5. Ölçme Ve Değerlendirme Çalışmaları
FELÂTUN BEY İLE RAKIM EFENDİ
Rakım — Gel bakalım Canan. Gel korkma yavrum. İşte ben dadıma anlattım. Bundan sonra nereye gitmek istersen dadımla beraber gitmeye izinlisin. Ancak dadım olmayınca kapıdan dışarıya çıkmana gönlüm yoktur. Sen piyanoya mı heves ettin kuzum? Ben sana piyano alırım. Ben de buraya senin için bayan öğretmen tutarım.
Zavallı kızcağız, efendisinin kendisini azarlamasından başka, piyano alacağına dair sözde bulunduğunu işitince sevincinden efendisinin boynuna sarılacağı geldi. Bu iyiliğe teşekkür edecek oldu. Ancak Türkçeyi layığıyla becerememekte olduğundan söyleyeceği söz de ağzında kaldı…

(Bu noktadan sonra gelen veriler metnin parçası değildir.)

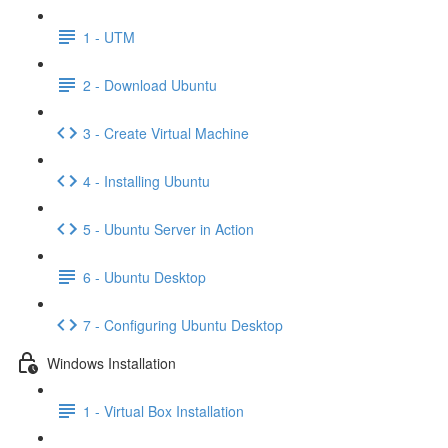
1 - UTM
2 - Download Ubuntu
3 - Create Virtual Machine
4 - Installing Ubuntu
5 - Ubuntu Server in Action
6 - Ubuntu Desktop
7 - Configuring Ubuntu Desktop
Windows Installation
1 - Virtual Box Installation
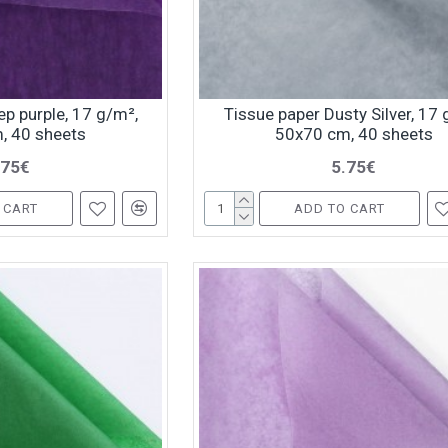
p purple, 17 g/m²,
Tissue paper Dusty Silver, 17 
, 40 sheets
50x70 cm, 40 sheets
.75€
5.75€
 CART
ADD TO CART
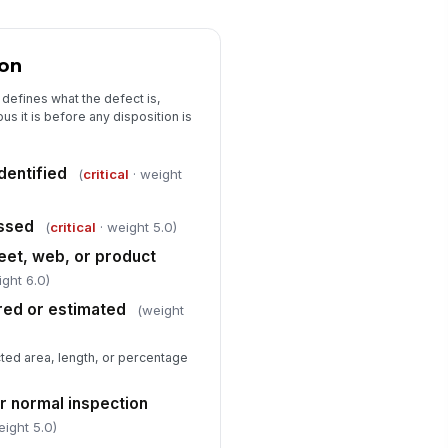
0
Containment action completed
!
ion
sposition approved by
!
thorized reviewer
 defines what the defect is,
✓ Yes
✗ No
s it is before any disposition is
sposition comments documented
dentified
(
critical
· weight
Type here…
Root Cause and Corrective Action
essed
(
critical
· weight 5.0)
eet, web, or product
spected root cause identified
ight 6.0)
Type here…
red or estimated
(weight
rrective action assigned
Type here…
ted area, length, or percentage
llow-up verification required
er normal inspection
✓ Yes
✗ No
eight 5.0)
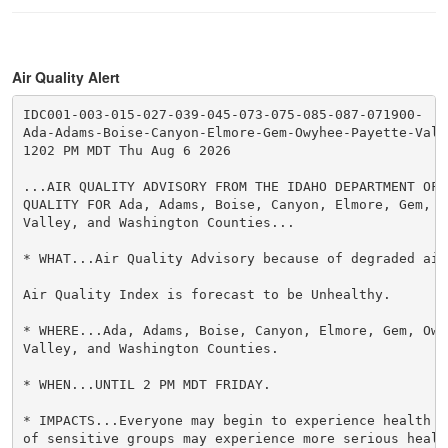
Air Quality Alert
IDC001-003-015-027-039-045-073-075-085-087-071900-

Ada-Adams-Boise-Canyon-Elmore-Gem-Owyhee-Payette-Vall
1202 PM MDT Thu Aug 6 2026

...AIR QUALITY ADVISORY FROM THE IDAHO DEPARTMENT OF 
QUALITY FOR Ada, Adams, Boise, Canyon, Elmore, Gem, O
Valley, and Washington Counties...

* WHAT...Air Quality Advisory because of degraded air 
Air Quality Index is forecast to be Unhealthy.

* WHERE...Ada, Adams, Boise, Canyon, Elmore, Gem, Owy
Valley, and Washington Counties.

* WHEN...UNTIL 2 PM MDT FRIDAY.

* IMPACTS...Everyone may begin to experience health e
of sensitive groups may experience more serious health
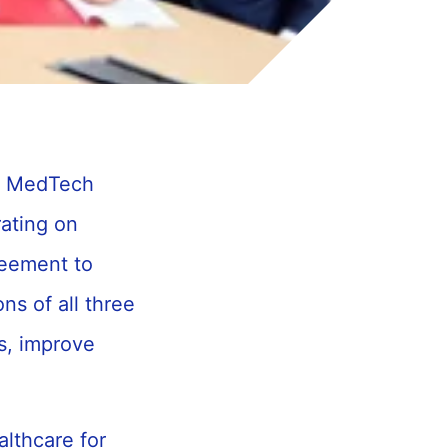
on MedTech
rating on
reement to
ns of all three
s, improve
althcare for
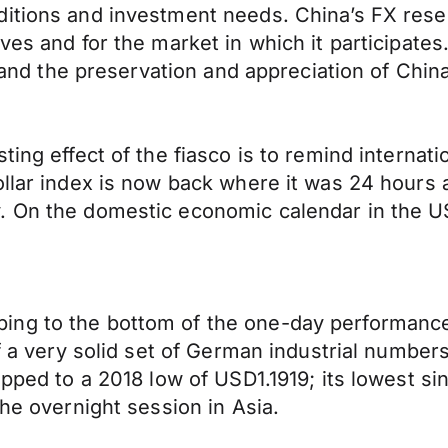
nditions and investment needs. China’s FX re
rves and for the market in which it participat
ts and the preservation and appreciation of Chi
ting effect of the fiasco is to remind internat
ollar index is now back where it was 24 hours
. On the domestic economic calendar in the U
ng to the bottom of the one-day performance 
ff a very solid set of German industrial number
lipped to a 2018 low of USD1.1919; its lowest 
the overnight session in Asia.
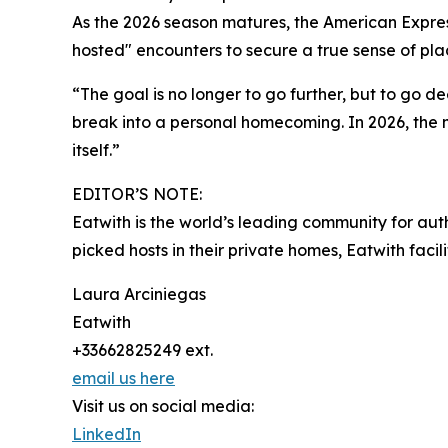
As the 2026 season matures, the American Express
hosted" encounters to secure a true sense of plac
“The goal is no longer to go further, but to go 
break into a personal homecoming. In 2026, the mos
itself.”
EDITOR’S NOTE:
Eatwith is the world’s leading community for aut
picked hosts in their private homes, Eatwith faci
Laura Arciniegas
Eatwith
+33662825249 ext.
email us here
Visit us on social media:
LinkedIn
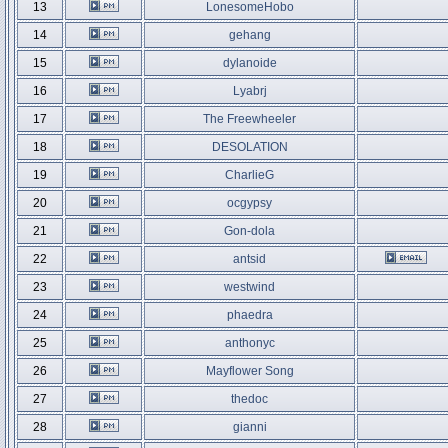
13
LonesomeHobo
14
gehang
15
dylanoide
16
Lyabrj
17
The Freewheeler
18
DESOLATION
19
CharlieG
20
ocgypsy
21
Gon-dola
22
antsid
23
westwind
24
phaedra
25
anthonyc
26
Mayflower Song
27
thedoc
28
gianni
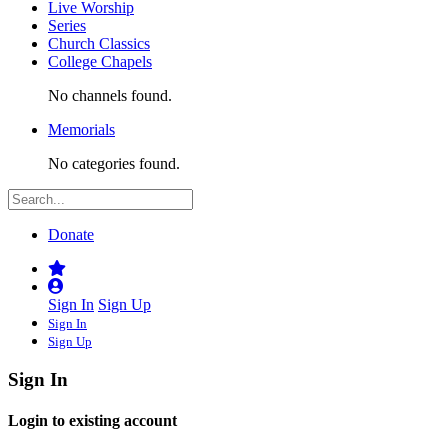
Live Worship
Series
Church Classics
College Chapels
No channels found.
Memorials
No categories found.
Donate
Sign In
Sign Up
Sign In
Sign Up
Sign In
Login to existing account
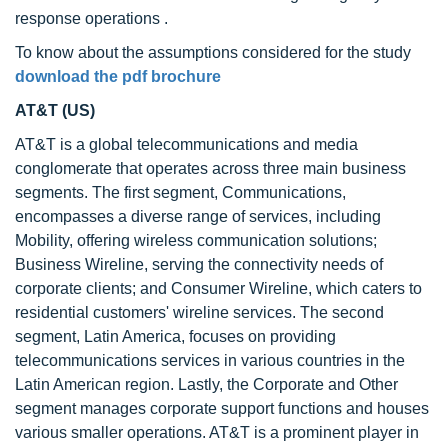
response operations .
To know about the assumptions considered for the study
download the pdf brochure
AT&T (US)
AT&T is a global telecommunications and media
conglomerate that operates across three main business
segments. The first segment, Communications,
encompasses a diverse range of services, including
Mobility, offering wireless communication solutions;
Business Wireline, serving the connectivity needs of
corporate clients; and Consumer Wireline, which caters to
residential customers' wireline services. The second
segment, Latin America, focuses on providing
telecommunications services in various countries in the
Latin American region. Lastly, the Corporate and Other
segment manages corporate support functions and houses
various smaller operations. AT&T is a prominent player in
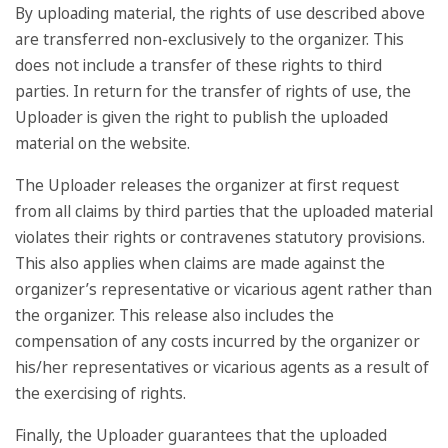
By uploading material, the rights of use described above
are transferred non-exclusively to the organizer. This
does not include a transfer of these rights to third
parties. In return for the transfer of rights of use, the
Uploader is given the right to publish the uploaded
material on the website.
The Uploader releases the organizer at first request
from all claims by third parties that the uploaded material
violates their rights or contravenes statutory provisions.
This also applies when claims are made against the
organizer’s representative or vicarious agent rather than
the organizer. This release also includes the
compensation of any costs incurred by the organizer or
his/her representatives or vicarious agents as a result of
the exercising of rights.
Finally, the Uploader guarantees that the uploaded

İlk dört soruyu Ahmet Mithat Efendi’nin Felâtun Beyle Rakım Efendi adlı romanından alınan yukarıdaki parçaya göre cevaplandırınız.
1. Yukarıdaki metni de dikkate alarak romanın yazıldığı dönemin sosyal ve kültürel özellikleri hakkında neler düşündüğünüzü aşağıya yazınız.
Tanzimat Dönemi’nde Avrupa ülkeleri arasında siyasî, askerî, ticarî ve kültürel alanlarda en çok Fransa’yla ilişkilerimiz olmuştur. Metinde de dönemin sosyal ve kültürel hayatındaki Batı etkisini ve Batılı yaşam tarzını görüyoruz. (piyano dersleri vb.)
Rȃkım Efendi’nin Canan adında bir cariyeyi satın alıp onu yetiştirmesi dönemdeki cariyelerin varlığını gösterir. Cariye yabancı ülkelerden kaçırılıp özgürlükten yoksun edilerek alınıp satılan ve her konuda efendilerinin isteklerine uymak zorunda olan genç kadın, kadın köle demektir.
Bu dönemde Beyoğlu Batılıların ikamet için tercih ettikleri bir semttir. Kafeler, sinemalar,
Tiyatrolar, eğlence mekȃnları, mağazalar, vitrinlerdeki Batılı kıyafetleriyle Beyoğlu âdeta Avrupaî bir şehre benzemektedir.
2 . Okuduğunuz parçada kullanılan bakış açısına örnekler bularak aşağıya yazınız.
Cevap: Parçada ilahi (Tanrısal) bakış açısı kullanılmıştır.
Örnek: “Bundan sonra artık Rakım’da bir piyano ile bir de piyanocu arzuları baş gösterdi. Her akşam evine gelip de Canan’ın yüzünü görünce güya kızın çehresi “Hani ya verdiğin söz!” diye soruyormuş sanarak üzüldü.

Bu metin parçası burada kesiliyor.